Feature	Zeolite Process	Calgon Process
Mechanism	Ion Exchange (Na⁺ replaced by Ca²⁺/Mg²⁺)	Sequestration (Formation of soluble complex)
Chemical Used	Sodium Aluminium Silicate	Sodium Hexametaphosphate
Result	Physically removes Ca/Mg ions from water	Keeps Ca/Mg ions in solution but inactive

Sources: Science, class X (NCERT 2025 ed.), Acids, Bases and Salts, p.32; Environment, Shankar IAS Academy (ed 10th), Agriculture, p.369; Science, class X (NCERT 2025 ed.), Carbon and its Compounds, p.76

8. Solving the Original PYQ (exam-level)

Now that you have mastered the properties of salts and the chemistry of hard water, this question asks you to apply that knowledge to a practical utility. You’ve learned that water "hardness" is caused by dissolved calcium and magnesium ions. To "soften" this water, we need a reagent that can react with these soluble ions and turn them into insoluble precipitates. This is where the specific chemical properties of sodium salts come into play, bridging the gap between theoretical inorganic chemistry and industrial applications.

As you evaluate the options, remember the specific uses of Washing Soda highlighted in Science, Class X (NCERT). The correct answer is Sodium carbonate (Na2CO3). It is the primary reagent for removing permanent hardness because it reacts with the sulfates and chlorides of calcium and magnesium to form solid carbonates that can be easily filtered out. Think of it as a chemical scout that identifies the "hardness" ions and binds them into a solid form so they can no longer interfere with cleaning processes.

UPSC frequently uses similar-looking chemical formulas to create traps.
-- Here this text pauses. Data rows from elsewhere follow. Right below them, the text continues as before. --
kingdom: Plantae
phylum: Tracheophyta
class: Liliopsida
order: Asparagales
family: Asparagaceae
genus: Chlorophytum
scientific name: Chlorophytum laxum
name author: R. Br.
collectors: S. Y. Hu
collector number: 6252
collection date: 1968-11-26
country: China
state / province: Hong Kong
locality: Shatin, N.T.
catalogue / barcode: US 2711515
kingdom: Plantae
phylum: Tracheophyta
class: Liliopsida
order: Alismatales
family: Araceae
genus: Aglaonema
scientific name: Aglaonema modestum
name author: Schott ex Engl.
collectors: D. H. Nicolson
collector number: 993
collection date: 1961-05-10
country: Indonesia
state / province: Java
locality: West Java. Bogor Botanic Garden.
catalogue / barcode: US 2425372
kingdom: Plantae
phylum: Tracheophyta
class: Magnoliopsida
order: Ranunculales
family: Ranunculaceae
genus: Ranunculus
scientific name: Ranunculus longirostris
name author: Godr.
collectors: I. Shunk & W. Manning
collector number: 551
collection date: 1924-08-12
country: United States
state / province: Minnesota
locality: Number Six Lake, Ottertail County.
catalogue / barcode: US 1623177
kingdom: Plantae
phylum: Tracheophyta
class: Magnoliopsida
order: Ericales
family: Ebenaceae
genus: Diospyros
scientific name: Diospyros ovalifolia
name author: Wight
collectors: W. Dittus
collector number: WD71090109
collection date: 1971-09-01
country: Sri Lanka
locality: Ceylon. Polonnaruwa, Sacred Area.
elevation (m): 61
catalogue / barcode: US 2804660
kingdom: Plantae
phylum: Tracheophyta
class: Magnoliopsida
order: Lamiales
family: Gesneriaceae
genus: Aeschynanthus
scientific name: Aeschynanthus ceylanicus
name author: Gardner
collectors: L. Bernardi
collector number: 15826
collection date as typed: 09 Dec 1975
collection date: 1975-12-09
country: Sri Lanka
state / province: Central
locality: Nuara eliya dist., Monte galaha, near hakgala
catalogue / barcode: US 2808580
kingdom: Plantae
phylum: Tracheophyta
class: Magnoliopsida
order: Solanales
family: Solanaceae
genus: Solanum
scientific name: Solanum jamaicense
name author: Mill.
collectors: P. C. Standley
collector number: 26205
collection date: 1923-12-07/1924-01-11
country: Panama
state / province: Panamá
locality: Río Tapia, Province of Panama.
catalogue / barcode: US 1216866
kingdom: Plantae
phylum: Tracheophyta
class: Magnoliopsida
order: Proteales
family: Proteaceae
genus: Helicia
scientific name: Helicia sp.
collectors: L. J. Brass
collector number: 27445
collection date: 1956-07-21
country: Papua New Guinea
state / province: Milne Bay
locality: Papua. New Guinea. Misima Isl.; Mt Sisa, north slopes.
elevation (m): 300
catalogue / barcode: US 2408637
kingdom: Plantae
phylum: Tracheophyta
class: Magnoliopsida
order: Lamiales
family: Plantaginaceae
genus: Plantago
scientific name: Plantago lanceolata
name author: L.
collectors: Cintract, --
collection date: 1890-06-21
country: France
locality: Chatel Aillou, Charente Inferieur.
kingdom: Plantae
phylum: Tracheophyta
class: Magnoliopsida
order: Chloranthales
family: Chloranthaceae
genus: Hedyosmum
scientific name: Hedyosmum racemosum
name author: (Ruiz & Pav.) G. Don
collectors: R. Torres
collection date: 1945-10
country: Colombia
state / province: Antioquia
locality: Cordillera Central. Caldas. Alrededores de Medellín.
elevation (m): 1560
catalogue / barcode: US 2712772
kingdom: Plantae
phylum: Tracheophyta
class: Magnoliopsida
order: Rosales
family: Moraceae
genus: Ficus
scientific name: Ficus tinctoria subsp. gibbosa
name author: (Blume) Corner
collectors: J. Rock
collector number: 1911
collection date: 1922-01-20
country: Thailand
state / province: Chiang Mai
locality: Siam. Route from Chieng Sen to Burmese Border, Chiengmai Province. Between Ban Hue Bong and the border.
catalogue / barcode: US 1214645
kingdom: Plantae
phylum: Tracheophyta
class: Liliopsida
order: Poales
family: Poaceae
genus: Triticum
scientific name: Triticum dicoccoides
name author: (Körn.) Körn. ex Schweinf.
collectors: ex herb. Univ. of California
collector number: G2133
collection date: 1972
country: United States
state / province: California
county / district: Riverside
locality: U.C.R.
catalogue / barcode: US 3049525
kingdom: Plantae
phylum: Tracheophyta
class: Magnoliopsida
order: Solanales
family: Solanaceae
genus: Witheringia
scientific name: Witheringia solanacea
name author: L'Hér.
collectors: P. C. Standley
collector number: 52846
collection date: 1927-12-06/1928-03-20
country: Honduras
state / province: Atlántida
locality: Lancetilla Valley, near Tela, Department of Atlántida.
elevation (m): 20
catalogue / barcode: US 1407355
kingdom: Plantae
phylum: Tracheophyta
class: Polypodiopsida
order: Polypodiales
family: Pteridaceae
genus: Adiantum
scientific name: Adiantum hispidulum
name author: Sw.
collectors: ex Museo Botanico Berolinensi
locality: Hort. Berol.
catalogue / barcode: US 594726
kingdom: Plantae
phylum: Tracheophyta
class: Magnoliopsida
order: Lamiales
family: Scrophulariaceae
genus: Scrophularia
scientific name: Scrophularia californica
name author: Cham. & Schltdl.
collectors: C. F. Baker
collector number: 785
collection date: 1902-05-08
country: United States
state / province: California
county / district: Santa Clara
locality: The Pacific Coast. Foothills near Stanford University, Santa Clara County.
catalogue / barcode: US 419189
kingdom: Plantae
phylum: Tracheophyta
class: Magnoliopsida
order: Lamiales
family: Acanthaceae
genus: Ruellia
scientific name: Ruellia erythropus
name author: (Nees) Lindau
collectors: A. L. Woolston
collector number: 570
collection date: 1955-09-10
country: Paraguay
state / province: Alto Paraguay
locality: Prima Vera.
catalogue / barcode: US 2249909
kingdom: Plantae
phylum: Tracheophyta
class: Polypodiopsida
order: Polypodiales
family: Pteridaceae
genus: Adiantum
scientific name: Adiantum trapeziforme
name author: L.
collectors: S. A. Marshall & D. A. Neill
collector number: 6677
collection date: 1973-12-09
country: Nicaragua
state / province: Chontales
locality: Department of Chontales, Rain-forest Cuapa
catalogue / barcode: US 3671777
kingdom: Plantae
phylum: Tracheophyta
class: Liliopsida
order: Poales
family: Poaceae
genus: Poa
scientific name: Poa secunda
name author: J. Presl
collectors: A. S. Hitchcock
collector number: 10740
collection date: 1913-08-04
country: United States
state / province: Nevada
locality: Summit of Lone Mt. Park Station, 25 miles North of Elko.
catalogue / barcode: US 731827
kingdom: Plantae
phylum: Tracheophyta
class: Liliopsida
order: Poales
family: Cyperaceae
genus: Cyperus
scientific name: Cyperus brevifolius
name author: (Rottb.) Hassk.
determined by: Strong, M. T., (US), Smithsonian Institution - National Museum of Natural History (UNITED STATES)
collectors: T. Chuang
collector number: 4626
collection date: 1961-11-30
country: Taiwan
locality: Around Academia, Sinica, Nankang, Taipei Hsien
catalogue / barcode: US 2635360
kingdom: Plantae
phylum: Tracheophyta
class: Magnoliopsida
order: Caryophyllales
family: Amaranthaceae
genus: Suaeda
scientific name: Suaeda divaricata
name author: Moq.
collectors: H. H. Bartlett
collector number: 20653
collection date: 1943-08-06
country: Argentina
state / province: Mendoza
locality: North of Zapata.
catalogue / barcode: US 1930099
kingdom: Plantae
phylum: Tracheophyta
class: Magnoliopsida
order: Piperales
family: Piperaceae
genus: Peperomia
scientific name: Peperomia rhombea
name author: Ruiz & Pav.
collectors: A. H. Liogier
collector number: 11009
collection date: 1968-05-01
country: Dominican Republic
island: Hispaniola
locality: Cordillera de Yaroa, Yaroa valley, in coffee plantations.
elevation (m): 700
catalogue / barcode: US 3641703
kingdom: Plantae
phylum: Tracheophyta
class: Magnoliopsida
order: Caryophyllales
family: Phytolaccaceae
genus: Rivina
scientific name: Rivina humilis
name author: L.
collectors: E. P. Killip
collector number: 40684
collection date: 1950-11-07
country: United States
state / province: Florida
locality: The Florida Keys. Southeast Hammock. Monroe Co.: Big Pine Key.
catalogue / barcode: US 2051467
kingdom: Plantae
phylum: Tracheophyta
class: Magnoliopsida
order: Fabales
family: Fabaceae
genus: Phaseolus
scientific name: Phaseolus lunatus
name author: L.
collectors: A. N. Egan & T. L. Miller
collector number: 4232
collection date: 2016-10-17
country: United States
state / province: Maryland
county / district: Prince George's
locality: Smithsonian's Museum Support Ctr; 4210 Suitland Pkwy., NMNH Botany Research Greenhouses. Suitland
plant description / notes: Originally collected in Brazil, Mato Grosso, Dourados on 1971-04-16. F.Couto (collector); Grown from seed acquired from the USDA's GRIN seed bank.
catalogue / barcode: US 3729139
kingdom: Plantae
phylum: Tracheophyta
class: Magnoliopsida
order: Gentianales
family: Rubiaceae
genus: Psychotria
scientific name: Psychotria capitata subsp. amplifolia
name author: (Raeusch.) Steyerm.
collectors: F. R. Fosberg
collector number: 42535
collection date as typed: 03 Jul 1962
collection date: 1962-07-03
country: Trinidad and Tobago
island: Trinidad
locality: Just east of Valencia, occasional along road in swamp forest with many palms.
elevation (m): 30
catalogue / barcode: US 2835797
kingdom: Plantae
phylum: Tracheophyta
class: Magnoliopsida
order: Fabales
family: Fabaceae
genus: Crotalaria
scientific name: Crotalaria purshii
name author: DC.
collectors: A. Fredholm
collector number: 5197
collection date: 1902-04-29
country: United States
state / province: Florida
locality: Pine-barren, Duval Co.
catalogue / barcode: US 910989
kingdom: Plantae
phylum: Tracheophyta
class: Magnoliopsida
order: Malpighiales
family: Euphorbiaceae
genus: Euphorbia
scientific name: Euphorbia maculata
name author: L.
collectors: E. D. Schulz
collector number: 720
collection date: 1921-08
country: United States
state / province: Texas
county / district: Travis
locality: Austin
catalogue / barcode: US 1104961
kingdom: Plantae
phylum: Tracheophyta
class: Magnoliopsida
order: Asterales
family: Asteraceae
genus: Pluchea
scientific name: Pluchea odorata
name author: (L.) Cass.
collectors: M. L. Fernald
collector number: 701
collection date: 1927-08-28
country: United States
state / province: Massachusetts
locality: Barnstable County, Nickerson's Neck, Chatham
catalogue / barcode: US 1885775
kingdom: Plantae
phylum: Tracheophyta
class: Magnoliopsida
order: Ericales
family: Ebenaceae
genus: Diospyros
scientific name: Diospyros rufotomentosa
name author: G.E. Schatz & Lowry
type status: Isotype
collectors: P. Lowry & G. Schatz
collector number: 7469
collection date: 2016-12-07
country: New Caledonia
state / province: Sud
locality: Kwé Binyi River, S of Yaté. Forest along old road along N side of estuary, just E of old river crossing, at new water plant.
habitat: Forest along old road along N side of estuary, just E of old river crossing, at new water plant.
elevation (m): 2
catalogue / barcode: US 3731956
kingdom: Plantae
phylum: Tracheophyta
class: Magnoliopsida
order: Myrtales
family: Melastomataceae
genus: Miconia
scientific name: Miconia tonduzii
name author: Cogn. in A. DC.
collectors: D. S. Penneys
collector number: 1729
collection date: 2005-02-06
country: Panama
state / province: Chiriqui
You might be tempted by Sodium bicarbonate (NaHCO3), but recall that its primary role is in baking and acting as an antacid; it does not effectively remove permanent hardness. Similarly, while Sodium hydroxide (NaOH) is a powerful base used in soap manufacturing, it is not the standard compound used for general water softening in domestic or common industrial contexts. Always link the compound's common name—like Washing Soda—to its functional utility to avoid these common distractors.